Questions on the material:
**A)** Can you reproduce the blog text about nutella and TV word for word, from "TV Recommendations –" to "passes the time!"?
**B)** Answer these from the blog text about nutella and TV:
(i) In which shop has the writer seen skinless hazelnuts?
(ii) What brand of make-at-home croissants did the writer try?
(iii) Which month and year are the TV recommendations for?
**C)** Could you extend the blog text about nutella and TV, picking up right after its final sentence?

Croissants and homemade vegan nutellaHomemade Nutella and banana wrap Homemade nutella wrapHomemade nutella on toastI will definitely make this again, as it was so easy and I’ve since seen skinless hazelnuts in Holland & Barrett so might try those next time, just to save a little time (‘cos this recipe isn’t easy enough, right?!) And I thought this might make a great Christmas gift next year. Fyi, I tried the JusRol make at home croissants and I’m not sure whether it was our oven or if I did something wrong, but they weren’t great. They didn’t really rise and for me, they weren’t worth it. I’ll stick to eating my nutella from a spoon thanks!

TV Recommendations – January 2016

I watch a lot of TV. I have no shame in this. It’s something I enjoy doing, it doesn’t cost very much and for me, it’s a great way to unwind after a busy day. Because of that, I get through a lot of TV, some good, some great, some awful but it passes the time!

Exercise data:
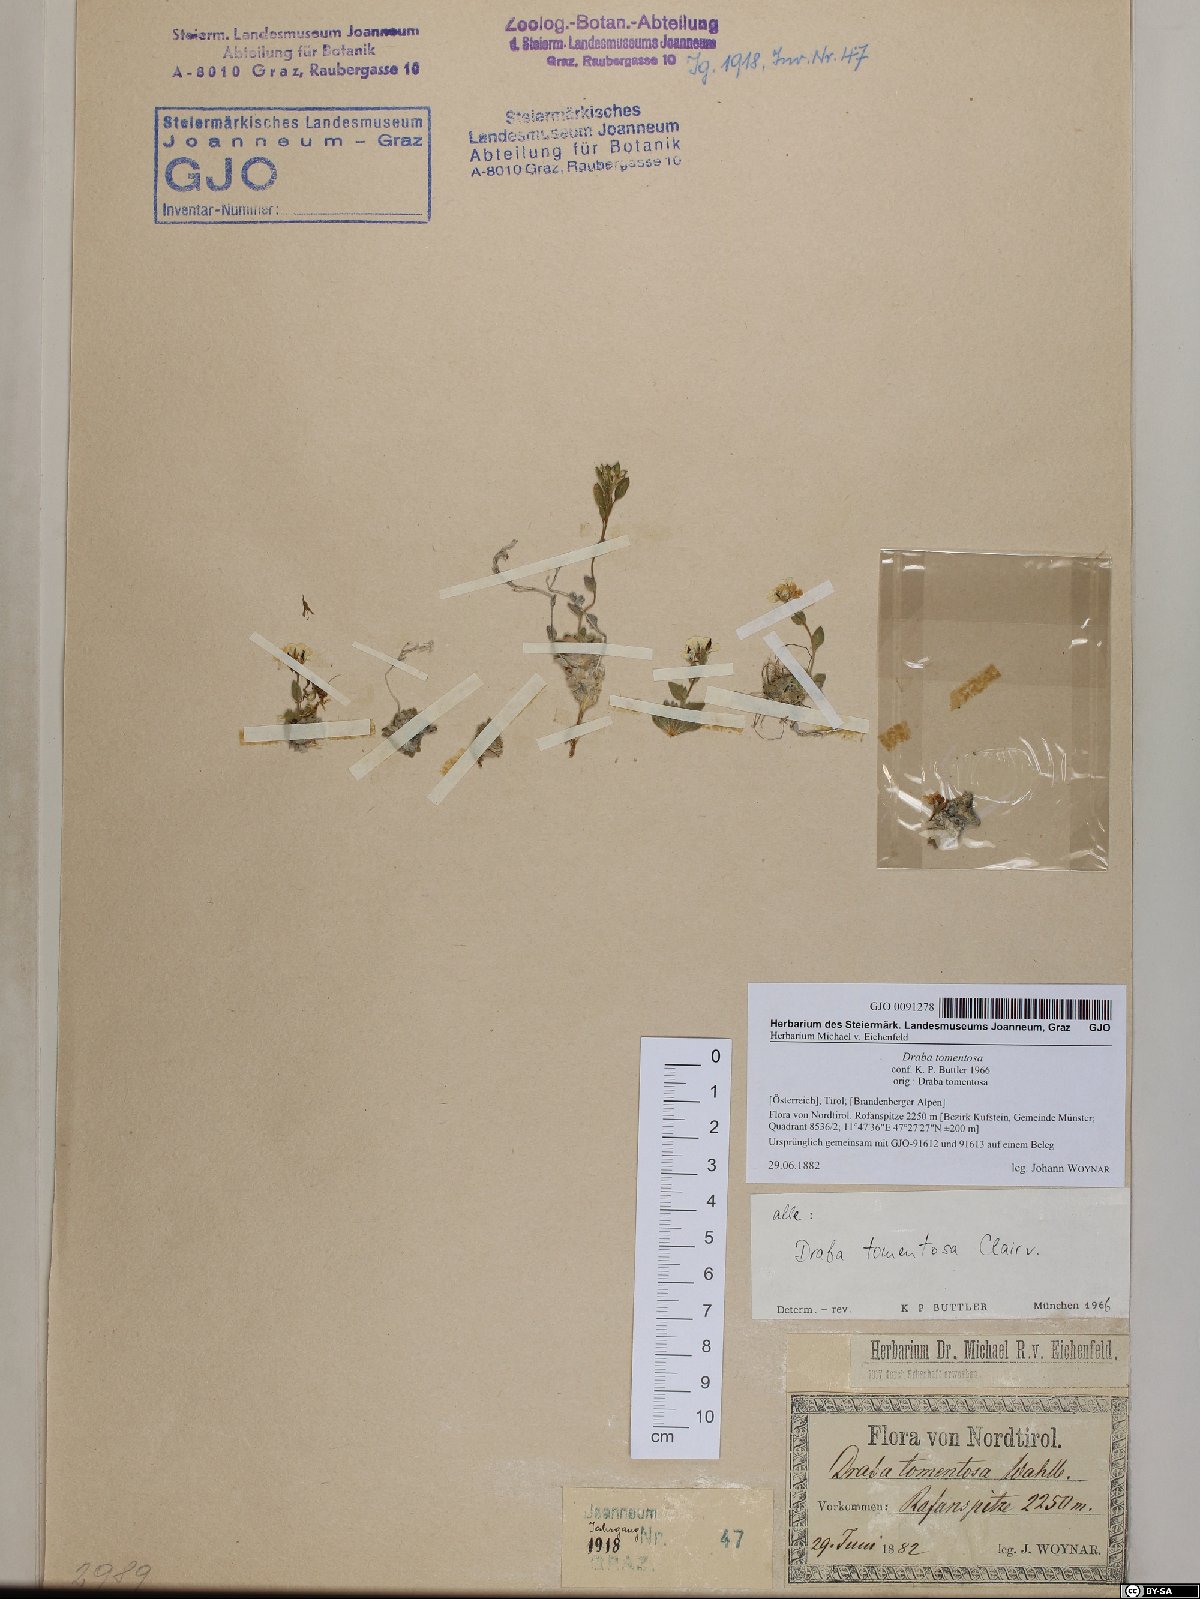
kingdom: Plantae
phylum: Tracheophyta
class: Magnoliopsida
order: Brassicales
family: Brassicaceae
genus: Draba
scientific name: Draba tomentosa
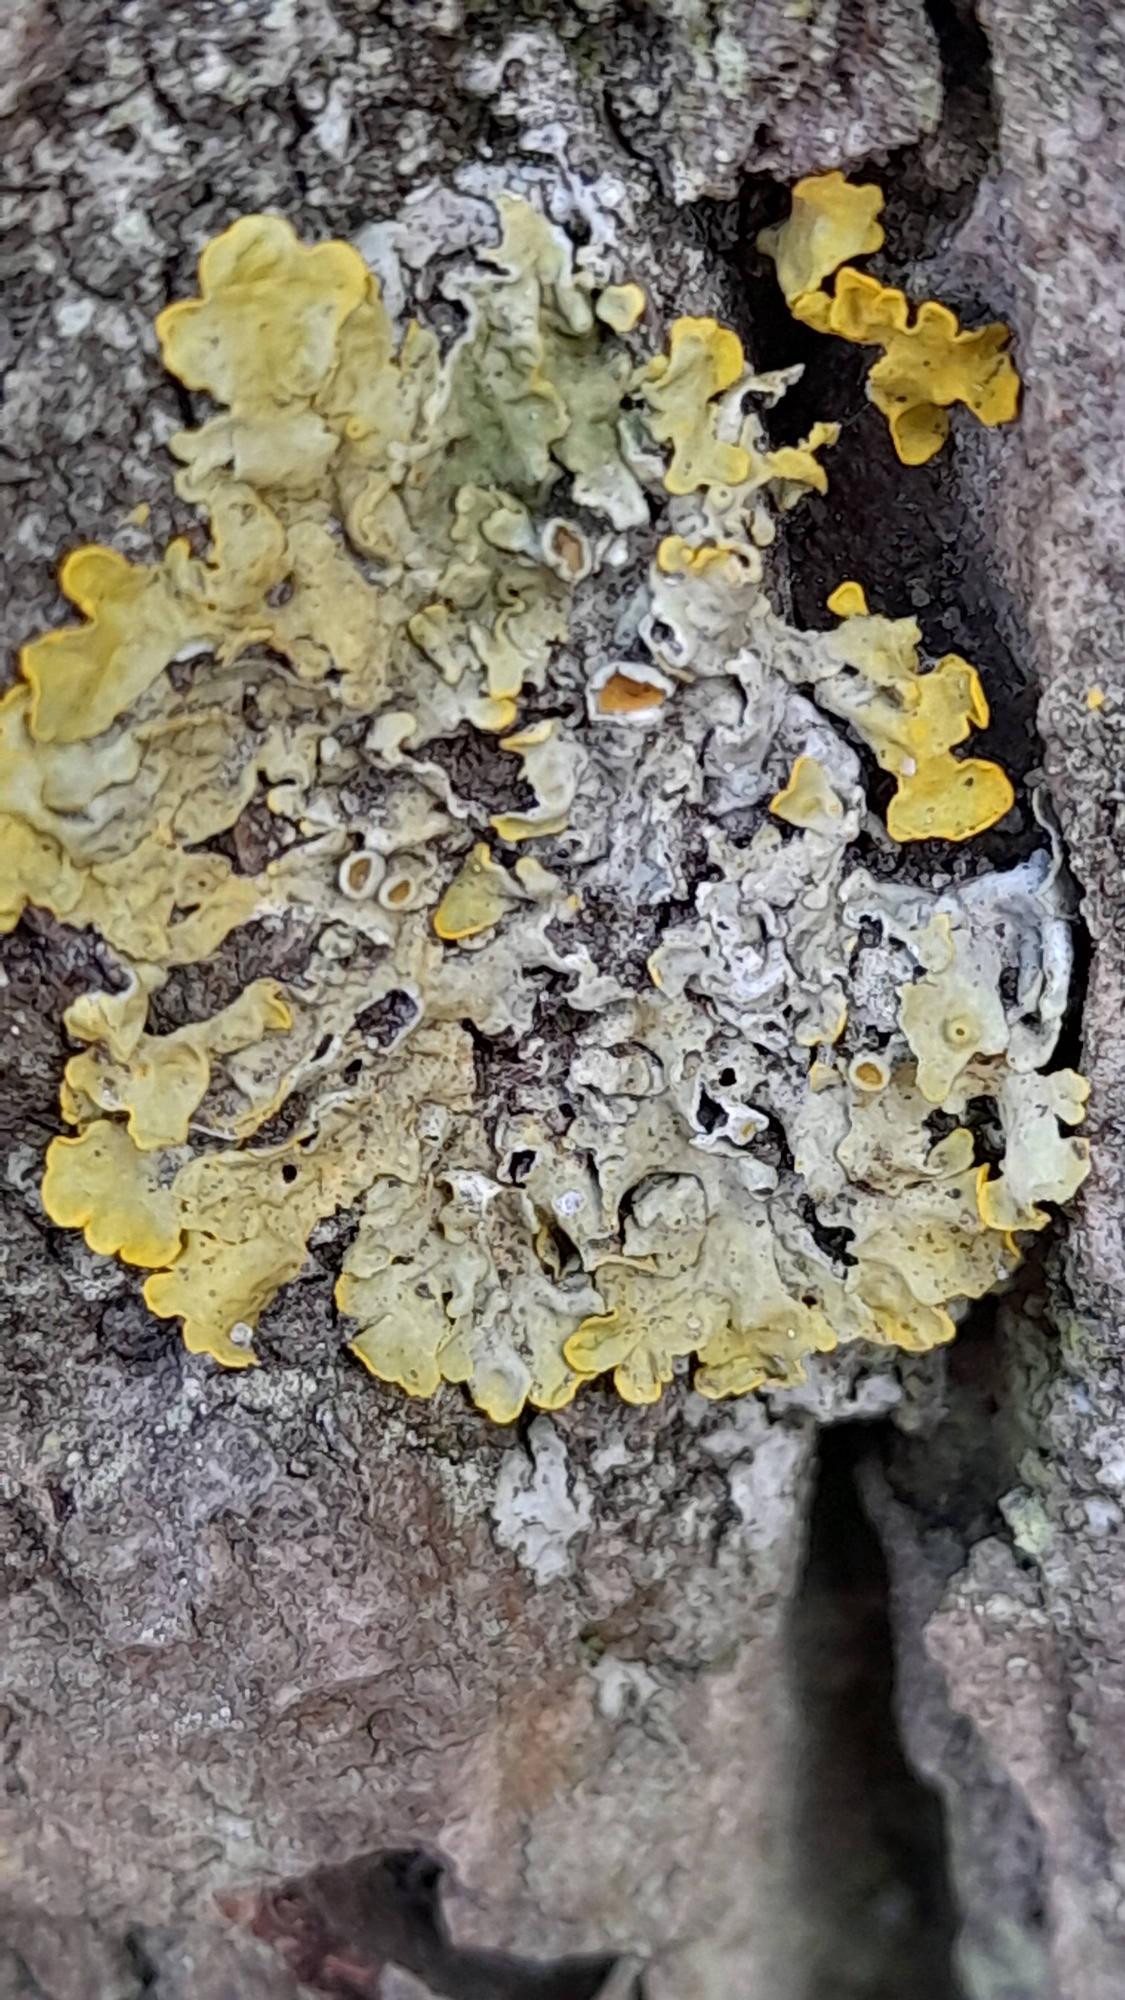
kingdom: Fungi
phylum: Ascomycota
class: Lecanoromycetes
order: Teloschistales
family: Teloschistaceae
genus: Xanthoria
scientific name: Xanthoria parietina
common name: Almindelig væggelav
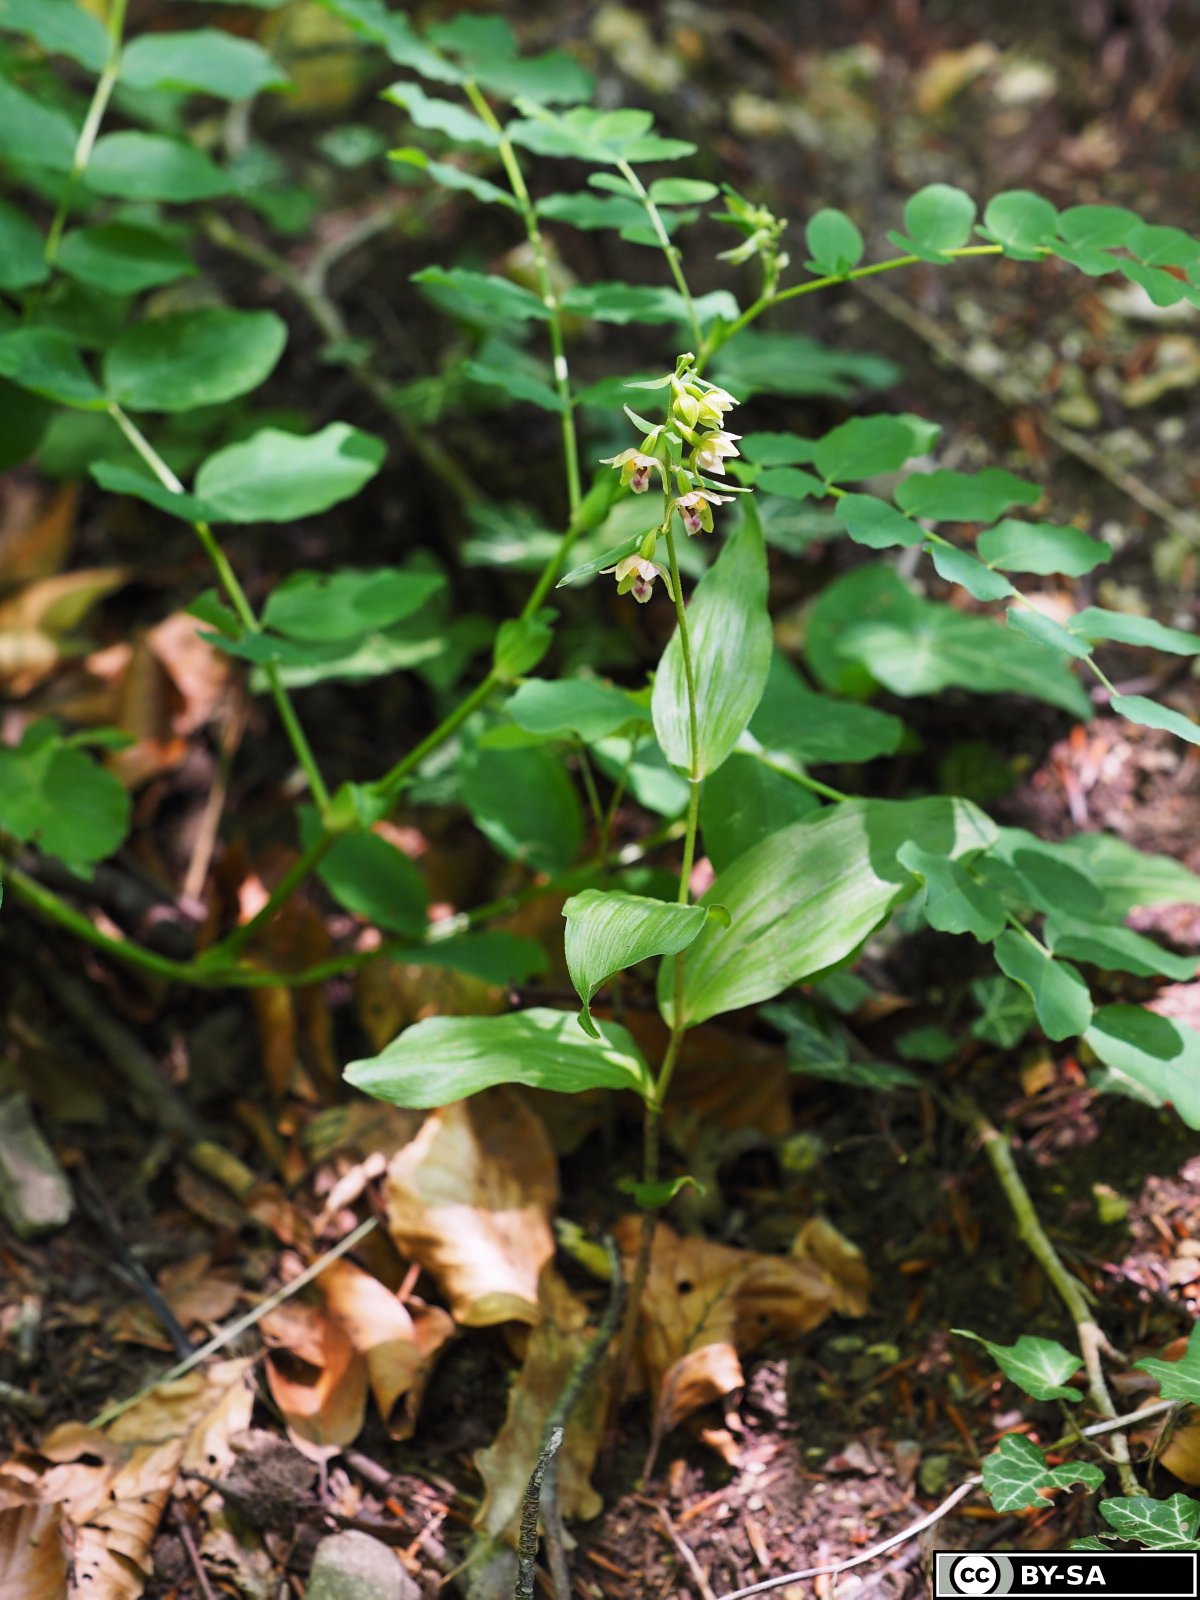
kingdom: Plantae
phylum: Tracheophyta
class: Liliopsida
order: Asparagales
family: Orchidaceae
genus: Epipactis
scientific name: Epipactis helleborine
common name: Broad-leaved helleborine
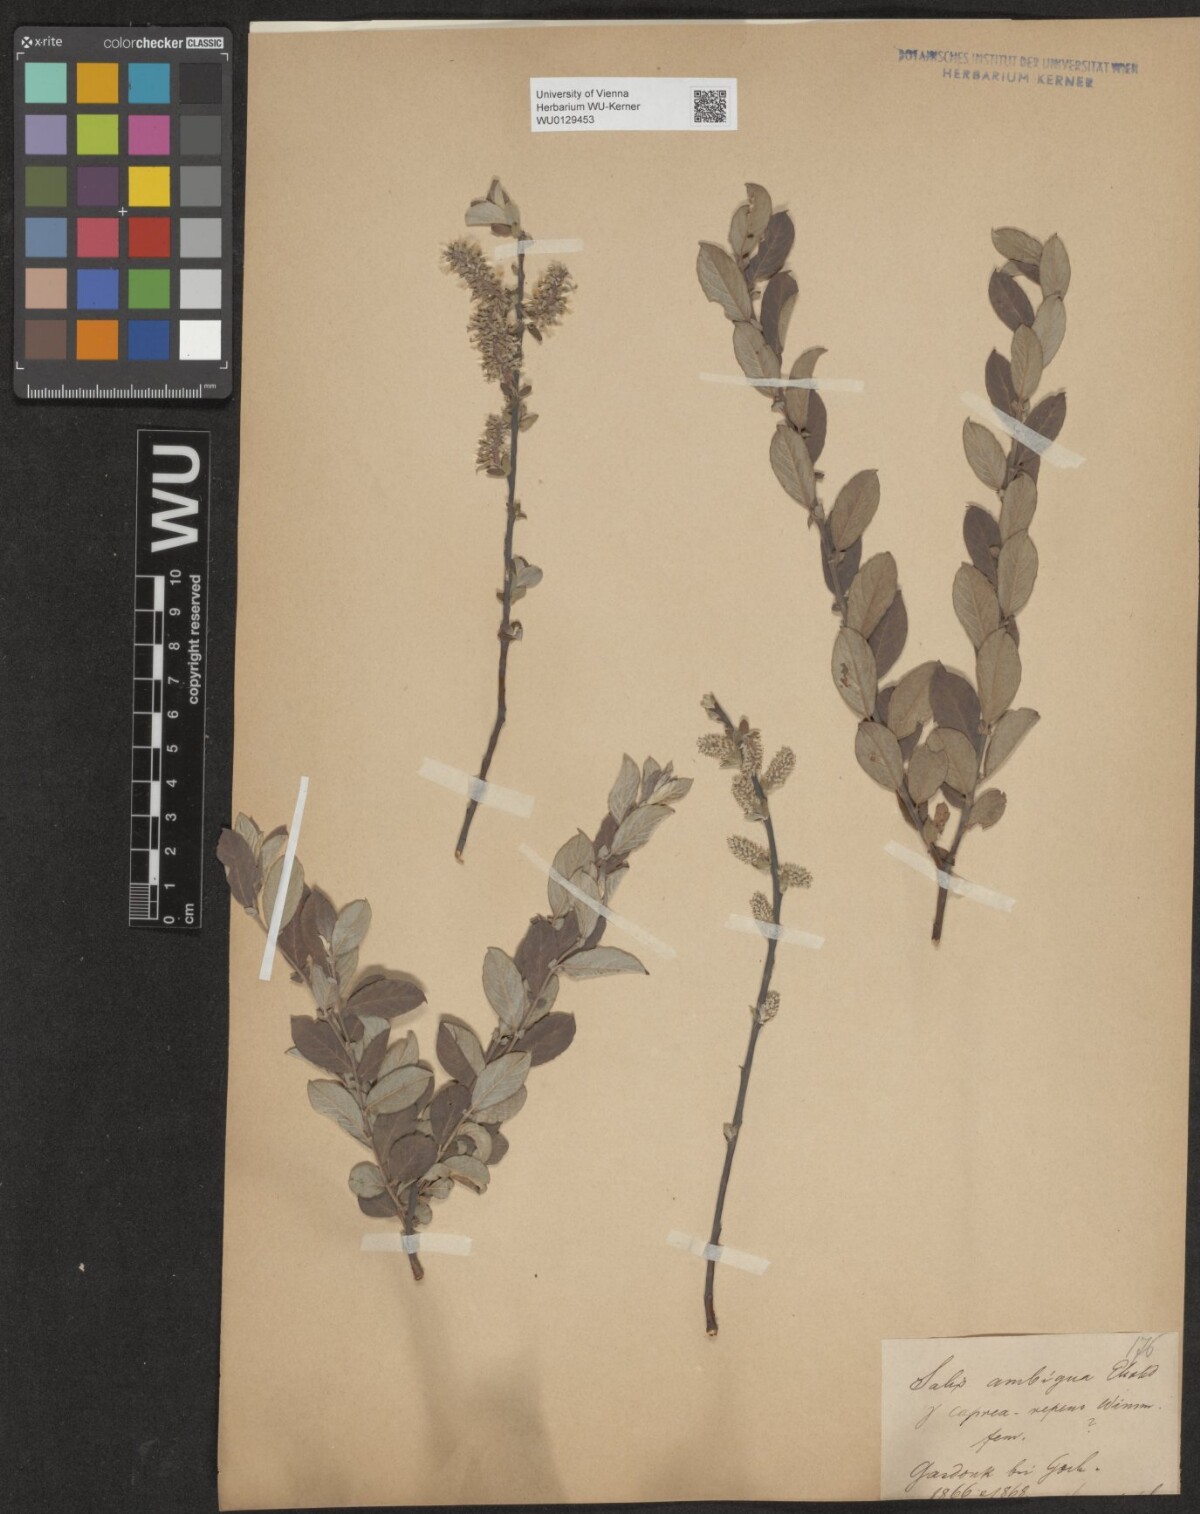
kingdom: Plantae
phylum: Tracheophyta
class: Magnoliopsida
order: Malpighiales
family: Salicaceae
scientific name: Salicaceae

Results for the exercise:
**A)**
TV Recommendations – January 2016

I watch a lot of TV. I have no shame in this. It’s something I enjoy doing, it doesn’t cost very much and for me, it’s a great way to unwind after a busy day. Because of that, I get through a lot of TV, some good, some great, some awful but it passes the time!

**B)**
(i) Holland & Barrett
(ii) JusRol
(iii) January 2016

**C)**
One of the things I do enjoy about the winter months is that when it’s dark and miserable outside, you can be cosying up inside without feeling guilty about it. Over the Christmas break, Phil and I planned to do some serious sitting, as like most people, we had such a busy run up to the holidays. Here’s what we got our teeth into:

January 2016 TV recommendations

{Making a Murderer – Netflix || Fargo Series 2 – iTunes || The Bridge Series 3 – BBC4 || Homeland Series 5 – Channel 4}

Making a Murderer popped onto my Netflix ‘Recently Added’ and I didn’t think much about it, but then I started seeing some Twitter and Facebook support for it. I gave it a go on my own, and before long realised that, due to it’s similarities to Serial, in that it’s a true crime documentary, I thought Phil might like it too so we watched it together. I think it’s fair to say that we were gripped by it very quickly. I know that the justice system isn’t perfect in any country, and I’ve seen plenty of CSI and crime dramas to know (or think I know!) certain things you’d need to prosecute someone (thank you, Good Wife!) but this documentary leaves you reeling. There were so many times when I’d say, ‘That’s circumstantial evidence!’ or ‘Where’s the DNA?’ I don’t want to give too much away as it’ll spoil it, but it certainly has you questioning everything you thought you knew about crime and police work.

I really liked the first series of Fargo, in fact, I thought it was better than the film it was based on. I didn’t really hold out much hope for series 3, so much so that we didn’t watch it when it was on Channel 4. We had to buy it from iTunes after we thought we’d give it a go over the holidays. We both loved it! It’s so different to the first series, but charming, funny and dramatic all the same. Plus, you get to say things like ‘aw, jeez’ all the time. Brilliant viewing.

After the way series two of The Bridge ended, I wasn’t really sure what to expect of series three. Personally, I think this was the best series yet. Saga was her usual fascinating self, but there were lots of other twists and turns that showed some of her different sides. The new characters really added to the mix and the main murders that Saga was investigating had me scratching my head. I had no idea who was behind them, gruesome and weird though they were. Don’t be put off by the subtitles. This is really an excellent series.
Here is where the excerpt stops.